Depuis bientôt 15 ans, le problème des déchets à Naples détruit l'une des régions les plus fertiles d'Italie. Il est intimement lié à la politique, l'économie, la santé publique et ne concerne pas seulement la Campanie - la région de Naples - mais tout le pays. Les auteurs ont tenté de le raconter en partant du célèbre 'triangle de la mort', où le taux de tumeurs est le plus élevé d'Italie et en suivant Raffaele del Giudice, un responsable de Legambiente pour la Campanie...

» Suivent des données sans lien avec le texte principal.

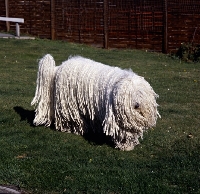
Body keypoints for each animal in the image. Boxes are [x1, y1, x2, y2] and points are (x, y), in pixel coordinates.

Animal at [31, 53, 160, 151]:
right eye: (129, 95)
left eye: (140, 93)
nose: (137, 104)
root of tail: (59, 67)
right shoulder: (117, 120)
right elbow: (123, 132)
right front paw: (125, 146)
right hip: (68, 104)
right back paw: (75, 129)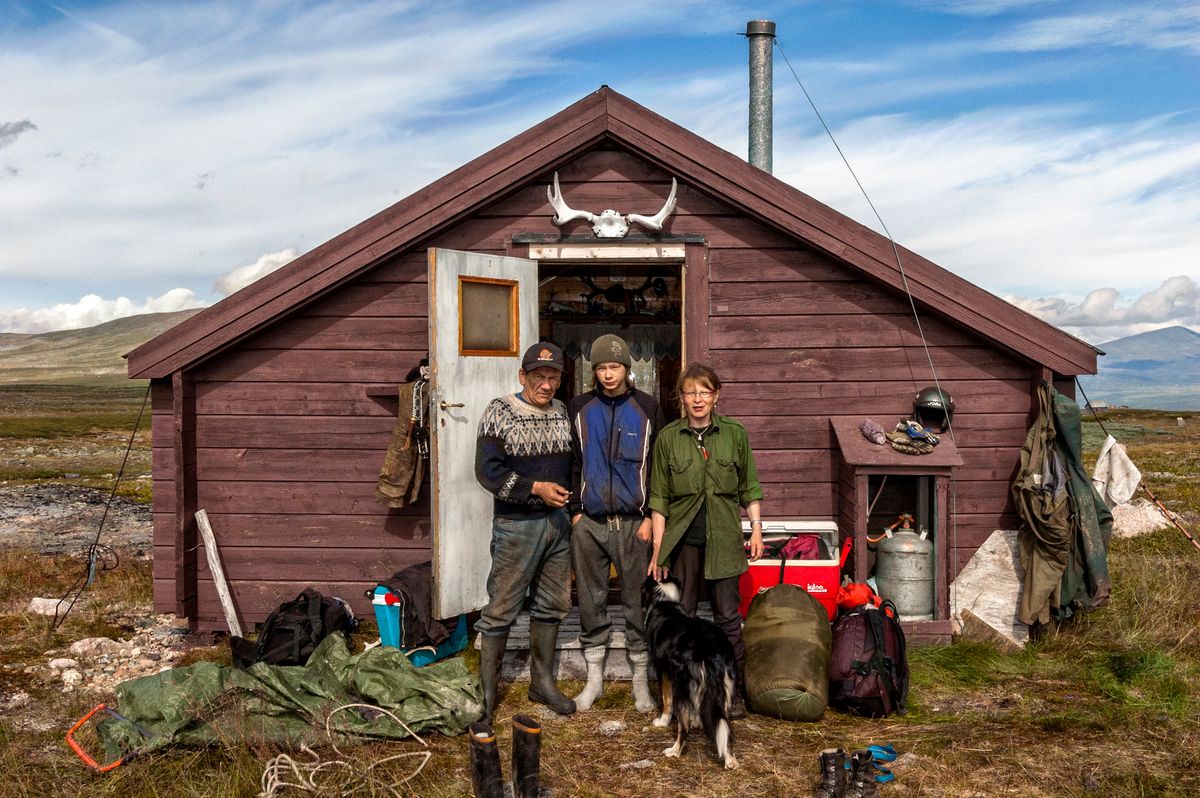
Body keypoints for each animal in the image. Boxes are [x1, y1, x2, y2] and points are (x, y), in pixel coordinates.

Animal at [643, 576, 734, 768]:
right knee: (725, 725)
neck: (665, 602)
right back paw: (730, 760)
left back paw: (674, 751)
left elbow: (666, 700)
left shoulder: (663, 671)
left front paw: (662, 721)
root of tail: (710, 646)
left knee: (683, 726)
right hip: (725, 687)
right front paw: (698, 720)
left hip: (680, 684)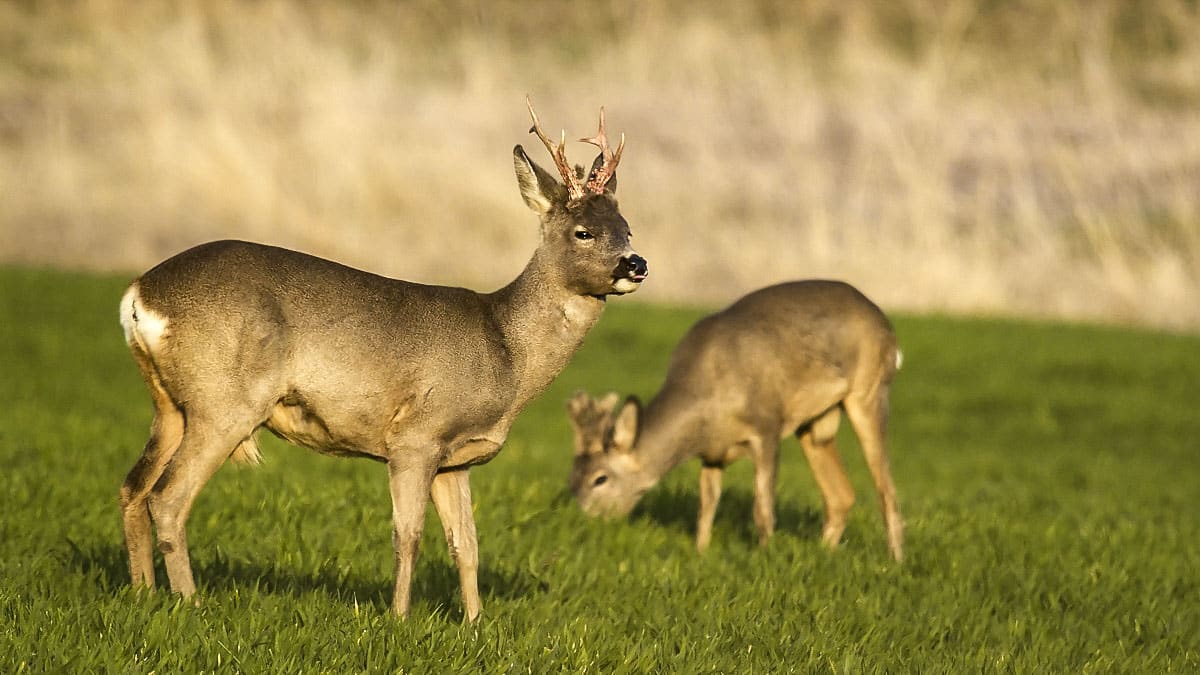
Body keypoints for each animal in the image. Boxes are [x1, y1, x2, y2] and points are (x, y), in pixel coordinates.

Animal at [118, 97, 648, 619]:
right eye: (583, 232)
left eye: (626, 229)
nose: (636, 264)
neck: (506, 351)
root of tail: (139, 295)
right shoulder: (415, 436)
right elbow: (407, 536)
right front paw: (399, 619)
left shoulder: (456, 460)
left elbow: (467, 545)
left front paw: (476, 624)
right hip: (224, 401)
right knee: (168, 497)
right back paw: (189, 602)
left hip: (171, 405)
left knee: (133, 487)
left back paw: (144, 595)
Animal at [568, 278, 902, 557]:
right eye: (572, 478)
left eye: (600, 478)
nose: (579, 520)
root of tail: (885, 323)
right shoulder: (712, 452)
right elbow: (706, 506)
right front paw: (701, 552)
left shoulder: (767, 425)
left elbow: (763, 507)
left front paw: (766, 556)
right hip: (815, 422)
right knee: (841, 496)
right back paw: (825, 553)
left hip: (868, 391)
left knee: (886, 490)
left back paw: (894, 560)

Ils y ont photographié la réalité crue d'une barbarie devenue l'ordre des choses, celle de l'écomafia et de la
violence impunie imposée aux citoyens depuis des années. Une mafia d'entrepreneurs qui utilisent des camions et des bennes à la place de revolvers.
Résultat : 1.200 décharges abusives de déchets toxiques, des brebis empoisonnées sur des terrains infectés, des tomates, des pêches, des bufflonnes contaminées par le 'percolat' (liquide résiduel qui provient de la percolation de l'eau à travers les déchets) et une région entière en train de mourir à petit feu.

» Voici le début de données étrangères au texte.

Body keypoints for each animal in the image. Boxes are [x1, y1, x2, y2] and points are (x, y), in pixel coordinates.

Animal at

La camorra de cols blancs à la tête des entreprises et des institutions responsables est décrite par un magistrat qui dévoile les
mécanismes d'une organisation implacable qui tue plus que n'importe quel autre phénomène criminel. Comment cela est-il possible aujourd'hui dans un pays comme l'Italie ?

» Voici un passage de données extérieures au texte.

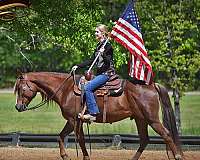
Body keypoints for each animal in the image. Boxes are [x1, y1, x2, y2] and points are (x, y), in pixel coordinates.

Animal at [13, 72, 183, 159]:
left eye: (21, 88)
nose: (18, 107)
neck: (66, 89)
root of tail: (152, 85)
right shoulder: (72, 120)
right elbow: (61, 136)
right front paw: (65, 156)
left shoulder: (75, 121)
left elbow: (81, 140)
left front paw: (85, 157)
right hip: (141, 119)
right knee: (144, 140)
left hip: (152, 119)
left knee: (166, 134)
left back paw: (178, 156)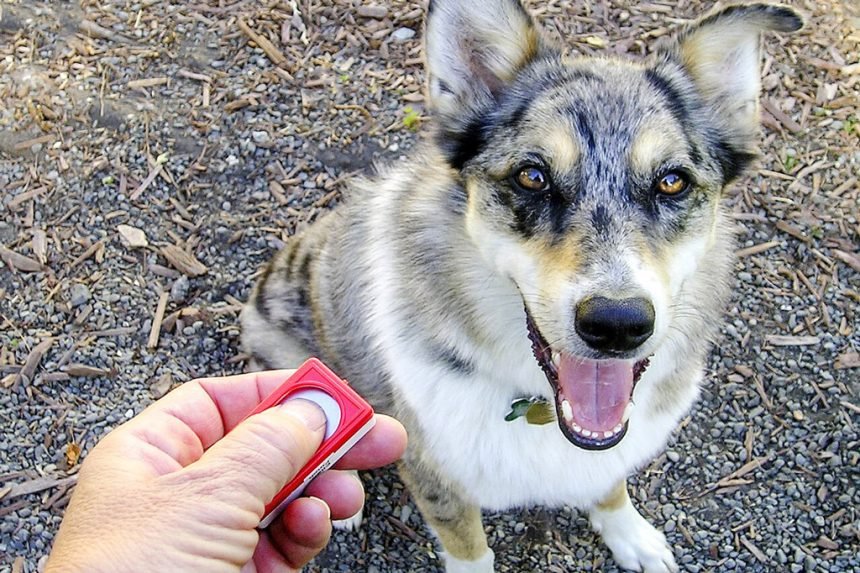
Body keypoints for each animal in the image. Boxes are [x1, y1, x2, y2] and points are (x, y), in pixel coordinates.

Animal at [239, 2, 804, 568]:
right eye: (532, 176)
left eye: (672, 182)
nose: (617, 325)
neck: (542, 409)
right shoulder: (433, 471)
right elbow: (469, 548)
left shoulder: (605, 452)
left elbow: (610, 484)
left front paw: (632, 536)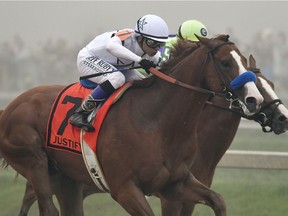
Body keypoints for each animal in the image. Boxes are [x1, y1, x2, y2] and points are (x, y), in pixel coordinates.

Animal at [0, 34, 264, 215]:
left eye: (244, 61)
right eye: (225, 62)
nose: (255, 98)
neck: (156, 122)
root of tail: (9, 108)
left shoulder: (174, 183)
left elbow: (218, 200)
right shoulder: (124, 189)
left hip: (66, 178)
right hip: (33, 161)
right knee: (47, 206)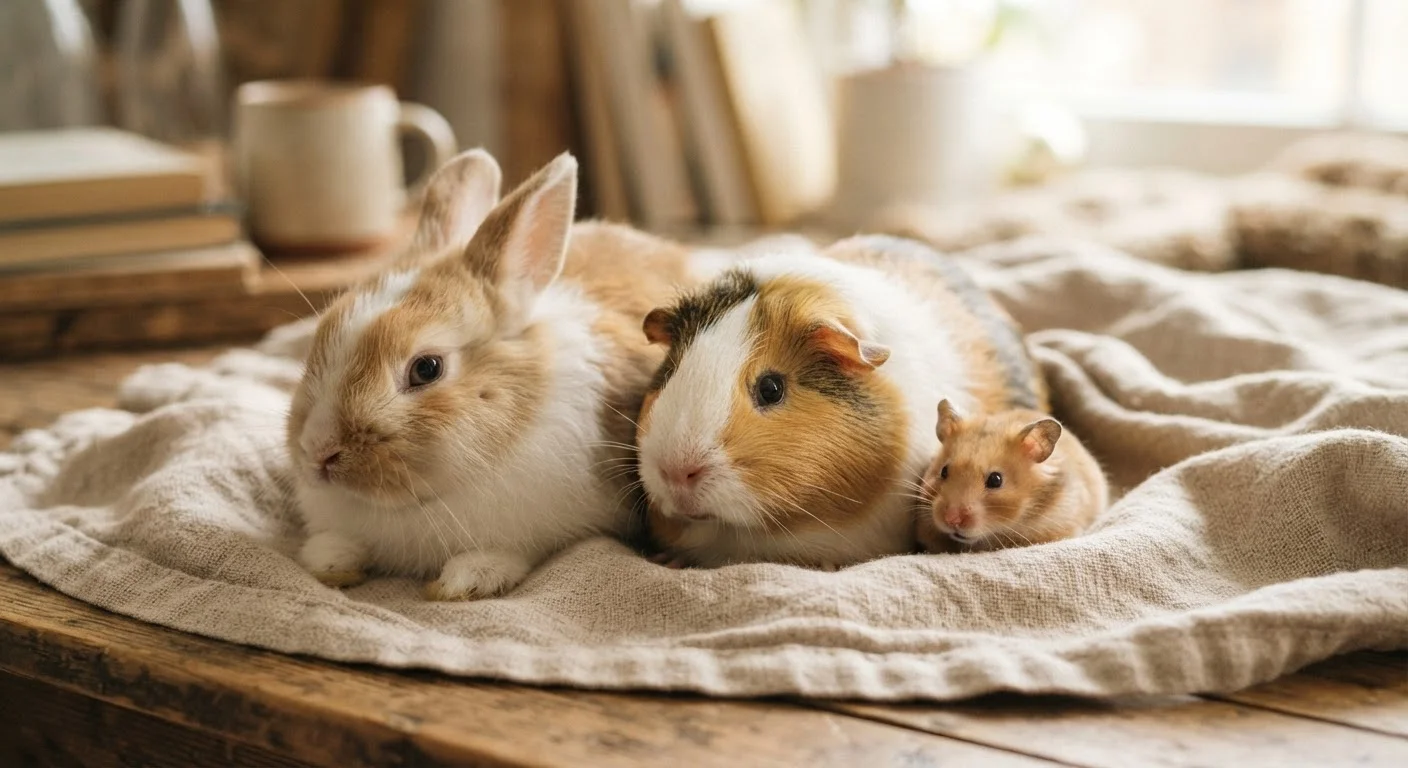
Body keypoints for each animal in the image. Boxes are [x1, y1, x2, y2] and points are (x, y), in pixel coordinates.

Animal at [286, 148, 709, 599]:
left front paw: (465, 580)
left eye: (426, 369)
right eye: (321, 333)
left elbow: (503, 554)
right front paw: (330, 561)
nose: (316, 451)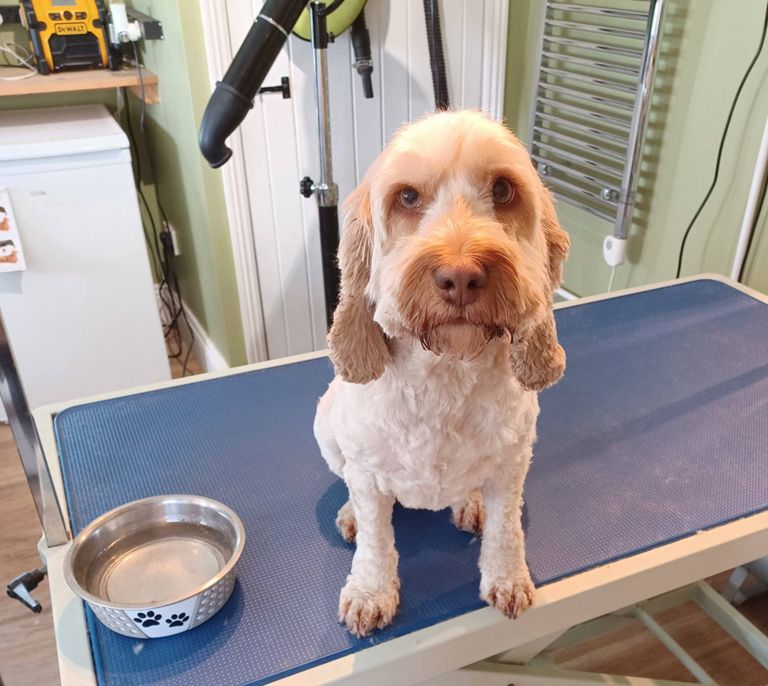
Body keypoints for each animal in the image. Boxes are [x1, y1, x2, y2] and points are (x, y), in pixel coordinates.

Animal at [313, 110, 569, 637]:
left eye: (504, 190)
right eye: (407, 197)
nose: (461, 277)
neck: (445, 375)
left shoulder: (513, 462)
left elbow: (506, 528)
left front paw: (507, 576)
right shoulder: (365, 469)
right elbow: (375, 539)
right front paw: (370, 592)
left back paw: (470, 501)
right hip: (325, 426)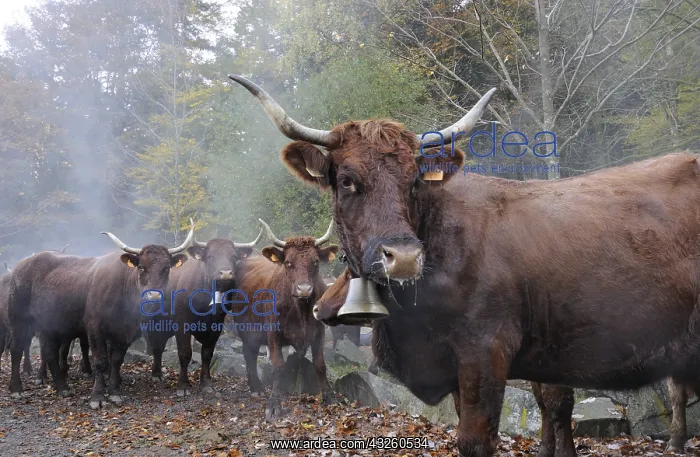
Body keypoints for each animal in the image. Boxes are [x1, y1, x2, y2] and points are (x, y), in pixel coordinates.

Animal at [146, 227, 262, 396]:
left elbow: (207, 354)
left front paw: (207, 383)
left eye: (233, 256)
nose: (226, 273)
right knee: (155, 345)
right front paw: (183, 386)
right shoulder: (182, 324)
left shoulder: (217, 325)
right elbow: (185, 353)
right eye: (210, 256)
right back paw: (156, 374)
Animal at [234, 218, 338, 420]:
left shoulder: (319, 332)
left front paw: (329, 397)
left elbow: (320, 364)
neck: (301, 311)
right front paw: (274, 404)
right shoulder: (273, 335)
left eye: (315, 262)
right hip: (246, 328)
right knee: (249, 353)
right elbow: (278, 367)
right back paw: (256, 386)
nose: (304, 289)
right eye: (288, 263)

La critique [evene] le 15 Juillet 2008 par Mathieu Menossi

Devant la faiblesse des institutions italiennes face à une Camorra omnipotente, Esmeralda Calabria, Andrea d'Ambrosio et Peppe Ruggiero ont tenu à témoigner à travers leur film de la colère et de l'indignation qui animent depuis près de quinze ans les habitants de la Campanie, devenue "décharge nationale" d'une Italie indifférente. 'Biutiful Cauntri' résonne comme l'ultime cri de désespoir d'une population asphyxiée. Loin de jouer la carte du sensationnel ou de l'interview partiale à la Michael Moore, les trois réalisateurs mènent leur enquête sans parti pris, la barbarie du réel se suffisant largement à elle-même. La caméra à l'épaule, toujours discrète, ils nous plongent au plus près de ce que les médias locaux appellent l'"urgence napolitaine". Des images brutes, parfois brutales. Montés dans une subtile opposition, les témoignages des éleveurs désabusés contrastent avec l'engagement total de ce Raffaele del Giudice. Les cinéastes le suivent de décharges en décharges, à la rencontre de citoyens étonnamment dignes et de responsables politiques locaux honteusement silencieux. Le film dévoile enfin la réalité écoeurante de cette écomafia, une mafia d'entrepreneurs aux cols blancs et à l'accent du Nord, ironisant avec mépris sur le lieu de leur prochaine "livraison" nocturne. Là réside certainement l'intérêt premier de ce documentaire qui, à travers ses écoutes téléphoniques, dénonce ouvertement la généralisation de l'activité mafieuse sur l'ensemble du territoire italien, allant jusqu'à bénéficier de la complicité des autorités locales et nationales. 'Biutiful Cauntri' propose ainsi une mise en perspective des réels enjeux de cette catastrophe écologique, qui déborde largement de la seule Italie pour menacer les économies… et les assiettes de bon nombre de pays européens. Un film sincère et courageux auquel il ne manque finalement que l'odeur.